The court of appeals had jurisdiction over Dr. Hernandez’s appeal and erred by dismissing it. We
reverse the court of appeals’ judgment and remand the case to that court for it to consider the merits of
OPINION DELIVERED: July 3, 2009
1 Villafani also involved an appeal from a final judgment after a nonsuit. However, Villifani was filed prior
to enactment of section 51.014(a)(9) allowing interlocutory appeal of such orders. See Villafani, 251 S.W.
3d at 468 (“Such an interlocutory appeal was not available under the version of the MLIIA applicable to
2 See Act of June 2, 2003, 78th Leg., R.S., ch. 204, §§ 1.03, 10.01, 2003 Tex. Gen. Laws 847, 849, 875.
OPINION IN THE THIRTEENTH COURT OF APPEALS BELOW
NUMBER 13-06-00053 CV
COURT OF APPEALS THIRTEENTH DISTRICT OF TEXAS CORPUS CHRISTI - EDINBURG
MIGUEL HERNANDEZ, M.D., Appellant, v. JULIOUS EBROM, Appellee.
On appeal from the 389th District Court of Hidalgo County, Texas.
Before Chief Justice Valdez and Justices Yañez and Vela
Memorandum Opinion by Justice Vela
Appellant, Miguel Hernandez, M.D., appeals the trial court's order denying his motion to dismiss pursuant
to Chapter 74.351 of the Texas Civil Practice and Remedies Code. Tex. Civ. Prac. & Rem. Code Ann. §
74.351 (Vernon Supp. 2006). Appellant did not file this appeal as an interlocutory appeal pursuant to
Texas Civil Practice and Remedies Code Section 51.014(a)(9). Rather, appellant appealed this case
only after an agreed order of nonsuit was entered, dismissing with prejudice all of appellee's claims
against appellant and McAllen Bone and Joint Clinic, a co-defendant in the trial court. We dismiss the
case as moot.
Appellee, Julious Ebrom, filed suit against Miguel Hernandez, M.D. and McAllen Bone and Joint Clinic for
medical malpractice. Thereafter, appellant and McAllen Bone and Joint Clinic filed a motion to dismiss
and amended motion to dismiss pursuant to Texas Civil Practice and Remedies Code section 74.351,
claiming that the expert report filed by appellee was inadequate. Tex. Civ. Prac. & Rem. Code Ann. §
74.351 (Vernon Supp. 2006). On July 6, 2005, the trial court granted McAllen Bone and Joint Clinic's
motion to dismiss and denied the motion to dismiss filed by Appellant Hernandez. Several months later,
on January 4, 2006, the trial court entered an agreed order granting nonsuit, dismissing all of appellee's
claims against appellant with prejudice. Appellant filed his notice of appeal complaining of the trial court's
order denying the motion to dismiss on February 6, 2006.

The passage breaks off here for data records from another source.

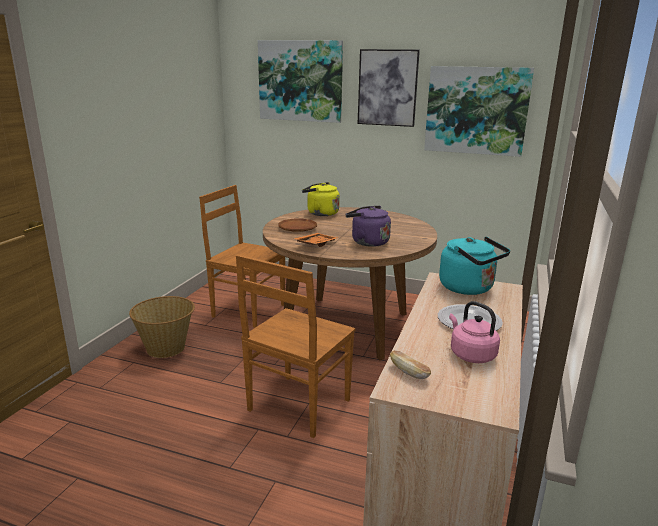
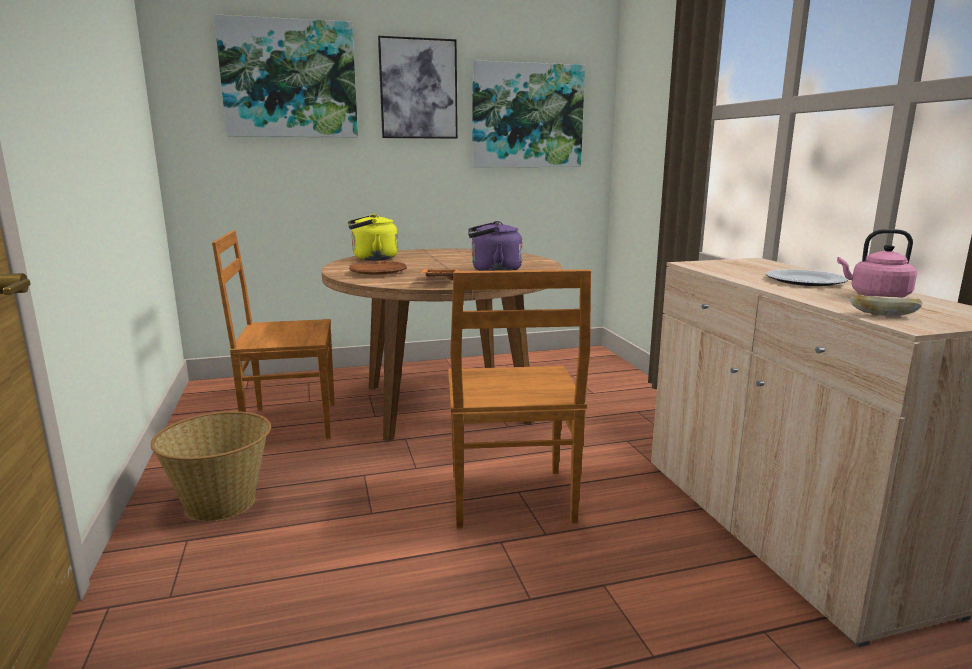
camera: 35 degrees left, 5 degrees down
turquoise kettle [439,236,510,295] -> none

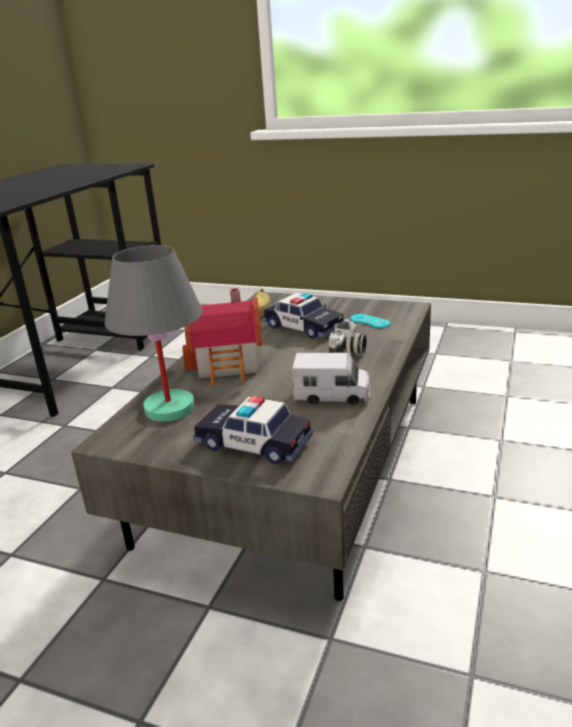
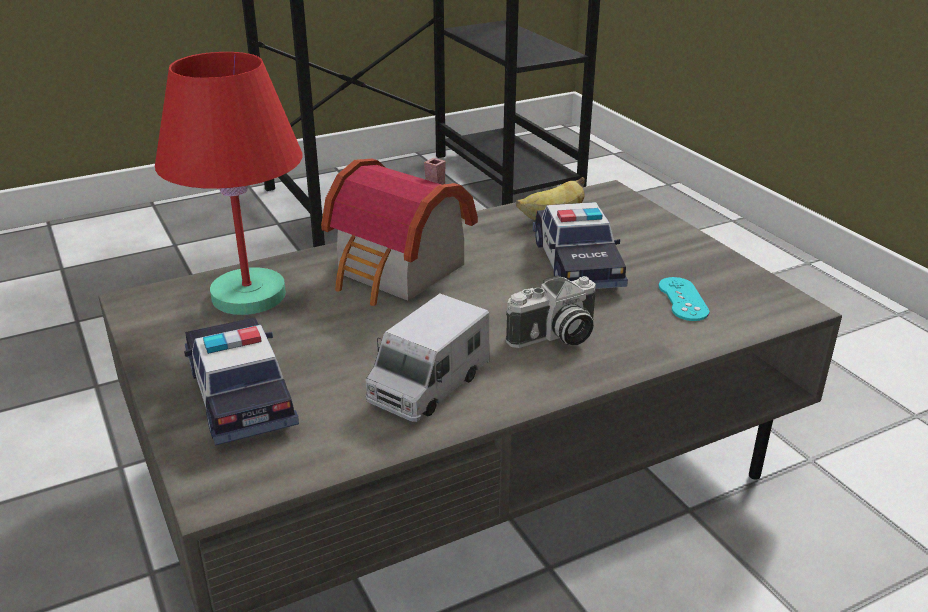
camera: 40 degrees right, 5 degrees up
grey table lamp [104,245,203,421] -> red table lamp [155,52,302,315]
toy truck [292,353,370,405] -> toy truck turned 75 degrees clockwise [365,294,489,422]

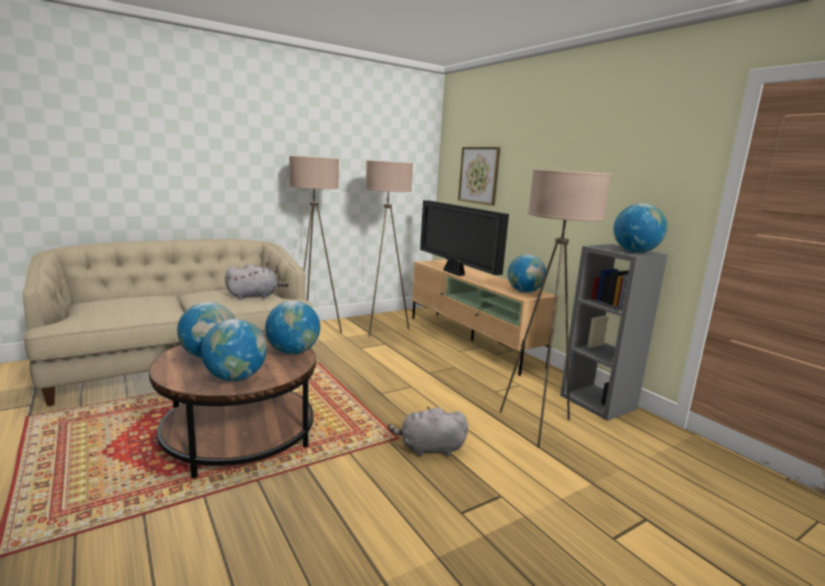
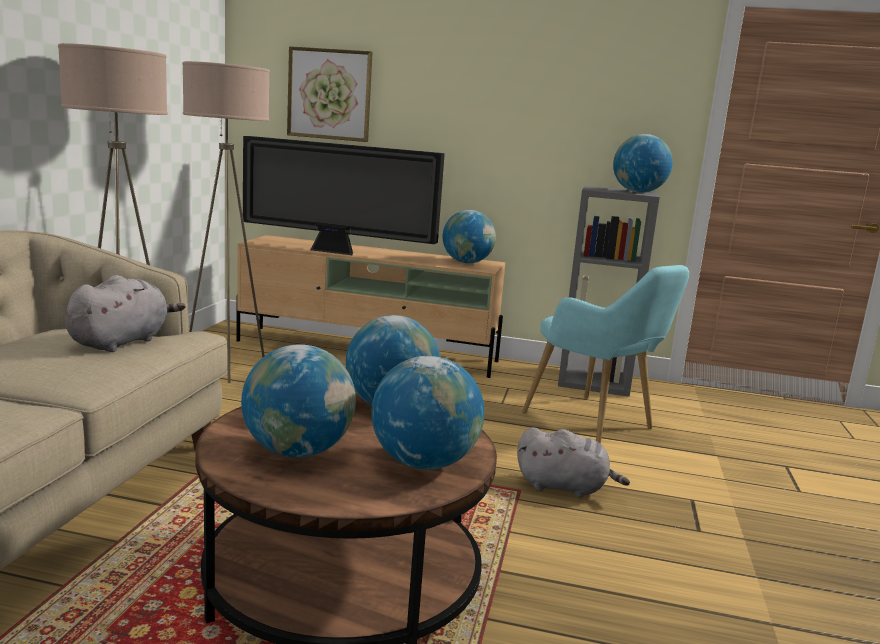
camera: 45 degrees left, 0 degrees up
grey plush toy [388,407,468,457] -> grey plush toy turned 120 degrees counterclockwise [517,427,630,498]
beige floor lamp [500,169,612,448] -> turquoise armchair [522,265,689,444]

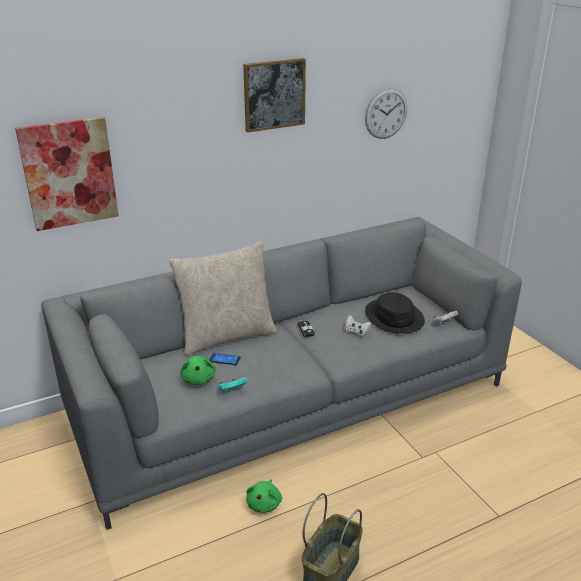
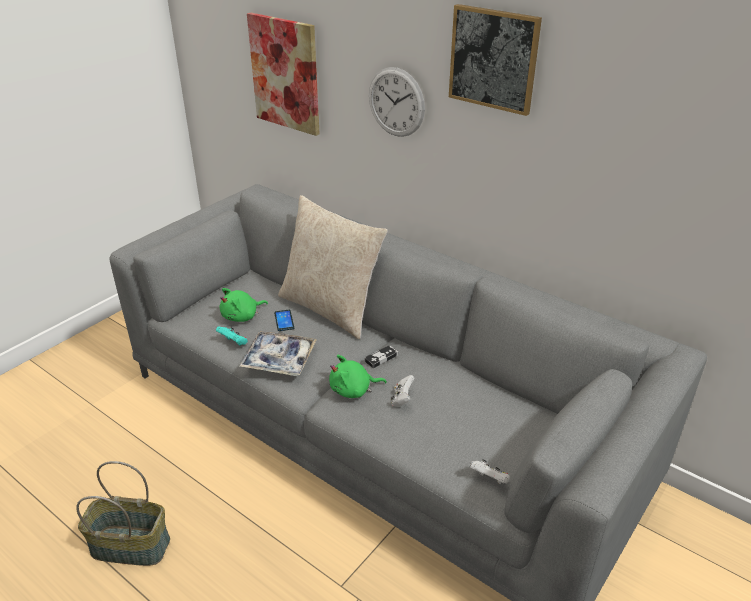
camera: 65 degrees right, 5 degrees up
green plush toy [246,480,282,513] -> green plush toy moved to [329,355,387,398]
wall clock [365,88,407,139] -> wall clock moved to [369,67,425,137]
black hat [365,292,425,334] -> none
none -> tray [239,331,317,376]

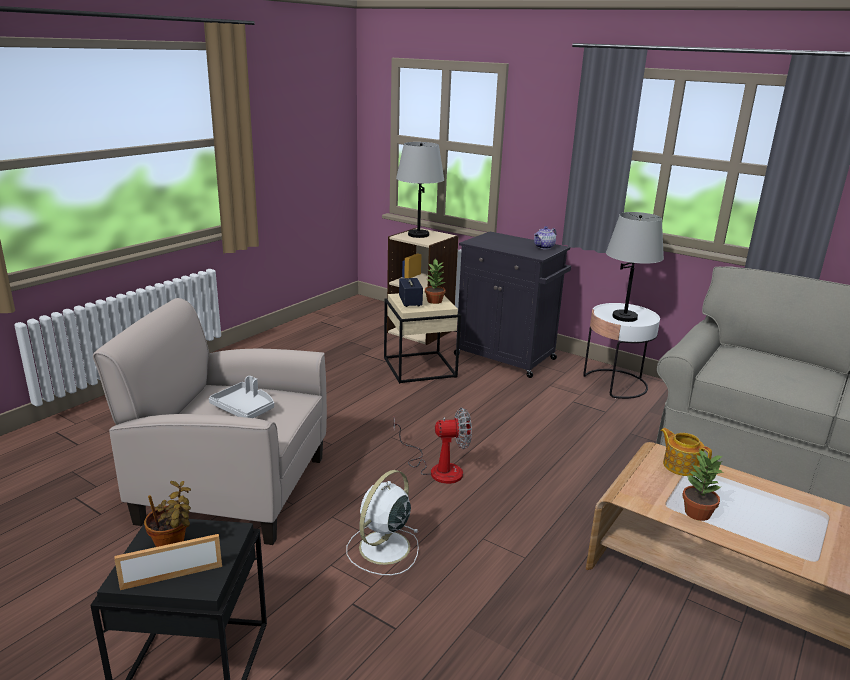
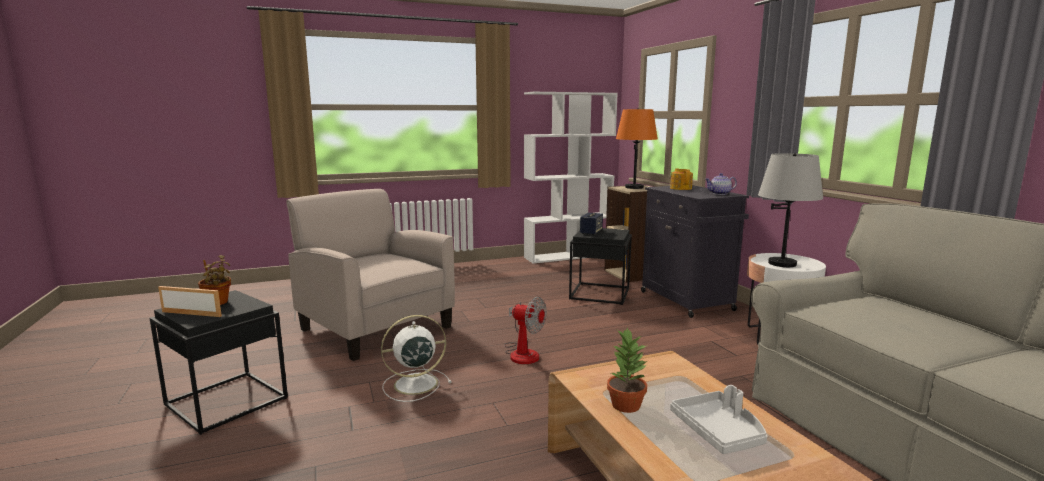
camera: 35 degrees right, 10 degrees down
grey tray [209,376,274,418] -> grey tray moved to [670,385,767,454]
beige side table [384,292,461,384] -> black side table [569,228,632,305]
grey table lamp [396,142,444,238] -> orange table lamp [616,108,658,189]
potted plant [425,259,445,304] -> none
teapot [660,428,712,476] -> teapot moved to [670,168,693,190]
none -> white bookcase [524,92,618,264]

In two cases almost directly on point, this Court previously held that it lacked subject matter jurisdiction to
review similar orders denying motions to dismiss because they were rendered moot by the trial court's
subsequent dismissal of the cases by nonsuit. Barrera v. Rico, No. 13-04-480-CV, 2005 Tex. App. LEXIS
5683 *2 (Tex. App.-Corpus Christi, September 15, 2005, pet. filed); Villafani v. Trejo, No. 13-04-449-CV,
2005 Tex. App. LEXIS 8265 (Tex. App.-Corpus Christi, October 6, 2005, pet. filed). In Rico, this Court
held that the nonsuit vitiated the earlier order and rendered moot any controversy. Rico, 2005 Tex. App.
LEXIS 5683 at *2; See also In re Bennett, 960 S.W.2d 35,38 (Tex. 1997) (orig. proceeding). Because we
are bound to follow our own precedent, we likewise dismiss this appeal.
The appeal is dismissed.
Memorandum Opinion delivered and
filed this 8th day of February, 2007.